Barış ve ÜSTÜN televizyondan şikayet ettiler. Her açtıklarında müstakbel başkanımız arz-ı endam ediyormuş. Referandum en çok konuşulan konu idi. Sertan bir sürü broşür getirdi. ÜSTÜN, Zeki ve bazı arkadaşlar dağıtmak üzere aldılar. Ya da evlerinde tuvalet kağıdı bitmiş olabilir.

Bana oyum soruldu. Tabi ki evet! dedim. Sebebi çok basit! ÜSTÜN ne derse tersi doğrudur. Tüm arkadaşlar benim fikrimi değiştirmeye çalıştı ama sonunda ben herkesi evet! çi yaptım. Nasıl mı başardım? Çok basit! Tüm arkadaşlara "elinizi vicdanınıza koyup cevaplayın" dedim: "Evet diyen mi Hayır diyen mi kadınlardan hoşlanırsınız?" Herkes "Evet" dedi. Hele Tarhan "Evet evet oh my god evet evet evet" diyenlerden hoşlanırmış. Bu nasıl antikacı anlayamadım.

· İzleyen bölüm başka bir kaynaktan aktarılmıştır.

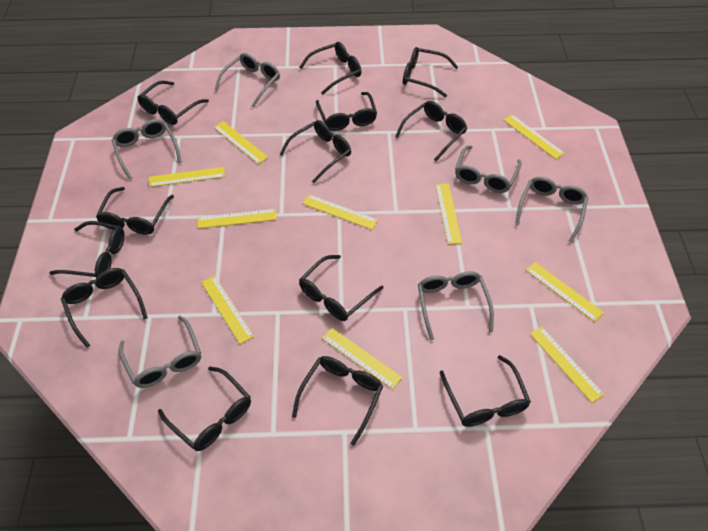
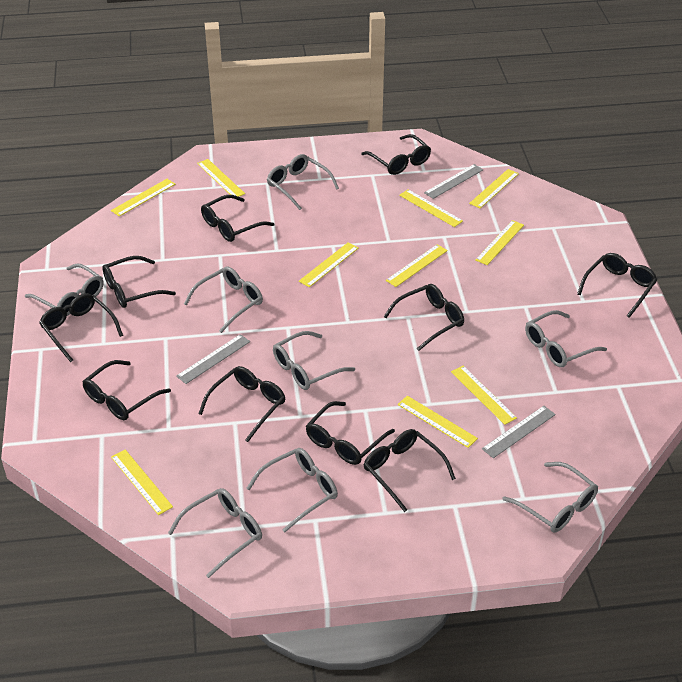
black glasses: 13 -> 10
grey glasses: 6 -> 8
grey ruler: 0 -> 3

Sonuç: benim hayır demem için ÜSTÜN evet demeli. Malum tersi doğrudur.

Bu arada Vefa saat 15 sularında kahve içmeye geldi. Ben de ona Kılıçdaroğlu’nu yedirmeyeceğimi tekrar hatırlattım.

Ali Vardar bayağı grip masanın ucuna oturdu sesi çıkmadı.

Zafer hepten Türkiye aşığı olmuş.

Selçuk 14.30 sularında teşrif etti. Onunla çok konuşma fırsatım olmadı.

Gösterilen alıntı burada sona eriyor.